Desde hace mucho se sabe que la estrategia es una cosa y la táctica es otra. También se sabe que ambos conceptos son de uso recurrente en la actividad militar y en la política. Juan Bosch se encargó de enseñarnos eso. La estrategia es el conjunto de planes que se adoptan para ganar una guerra, en el caso de la milicia, y para lograr la conquista del Poder y hacer desde él los cambios que requiere la sociedad, en el caso de la política. Las tácticas son las acciones que se ejecutan para lograr el cumplimiento de los planes estratégicos.
La estrategia la diseñan los jefes, el estado mayor de los ejércitos, y en el caso de la política, los dirigentes de los partidos. Las tácticas las ejecutan los soldados, en el primer caso, en tanto que en el segundo las llevan a cabo los mandos medios y la militancia de los partidos.
En ningún momento, por nada del mundo, la táctica puede sustituir a la estrategia ni la estrategia ser reducida a la táctica.
Sobre estas cosas los peledeístas de ahora y los mayorcitos debemos reflexionar para que entendamos el momento en que estamos. LA dirección del Partido ha suscrito acuerdos parciales con varias fuerzas políticas. Hemos dicho parciales, pero debemos aclarar que la parcialidad tiene diferentes alcances tanto con respecto a cada partido como en relación con la jurisdicción en que los acuerdos vayan a operar. Hay provincias y municipios en los que no hay acuerdos. Pero algo más: hay partidos, como en el caso el PRD, con el que tenemos en el Distrito Nacional, por ejemplo, una alianza en lo congresual completa, porque comprende al senador y a los diputados, mientras la que tenemos con la Fuerza del Pueblo solo se presenta en lo que respecta al senador; cada uno llevamos diputados propios.

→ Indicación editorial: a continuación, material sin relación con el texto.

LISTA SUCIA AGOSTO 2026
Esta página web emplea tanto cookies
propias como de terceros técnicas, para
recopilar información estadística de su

Siguiendo con el Distrito Nacional, en el nivel municipal la alianza también es parcial. Estamos unificados con el alcalde, pues los tres partidos llevamos como candidato a alcalde a Domingo Contreras, pero cada quien lleva regidores propios.
Debemos manejar ese asunto porque nuestra alianza llega hasta ahí. Con esos partidos NO TENEMOS ALIANZA a nivel presidencial. Por lo menos para la primera vuelta. Nuestro candidato es ABEL MARTÍNEZ, y el de ellos un dirigente de su partido.

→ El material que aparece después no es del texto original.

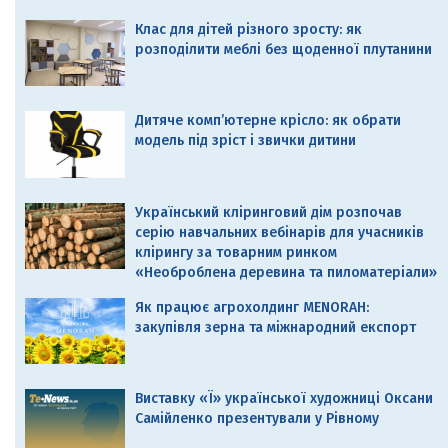
Клас для дітей різного зросту: як
розподілити меблі без щоденної плутанини
Дитяче комп’ютерне крісло: як обрати
модель під зріст і звички дитини
Український кліринговий дім розпочав
серію навчальних вебінарів для учасників
клірингу за товарним ринком
«Необроблена деревина та пиломатеріали»
Як працює агрохолдинг MENORAH:
закупівля зерна та міжнародний експорт
Виставку «Ї» української художниці Оксани
Самійленко презентували у Рівному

Así las cosas, ya podemos hacernos una mejor idea de que la decisión que tomó el PLD de concertar acuerdos de alianza con otras fuerzas políticas es un paso táctico para lograr el cumplimiento de nuestros planes estratégicos: ganar las elecciones de mayo próximo y llegar al poder el 16 de agosto.
Los peledeístas debemos ser conscientes de que así como nosotros tenemos tácticas y estrategias los demás, incluyendo a los aliados, tienen las suyas. Por esa razón los peledeístas no debemos confundirnos y hacerles el juego a NINGÚN otro partido asumiendo sus tácticas en perjuicio de nuestros planes estratégicos.
En ese sentido, NO tenemos que apoyar ninguna actividad de un partido aliado que esté fuera de los acuerdos y las alianzas que hemos hecho. Si queremos volver al poder tenemos que cumplir de la mejor manera las tácticas que nos hemos dado sin dañar, sin afectar, nuestra estrategia. En esto no tienen cabida las buenas intenciones ni la ignorancia como excusa. Nuestro candidato presidencial es ABEL, y punto.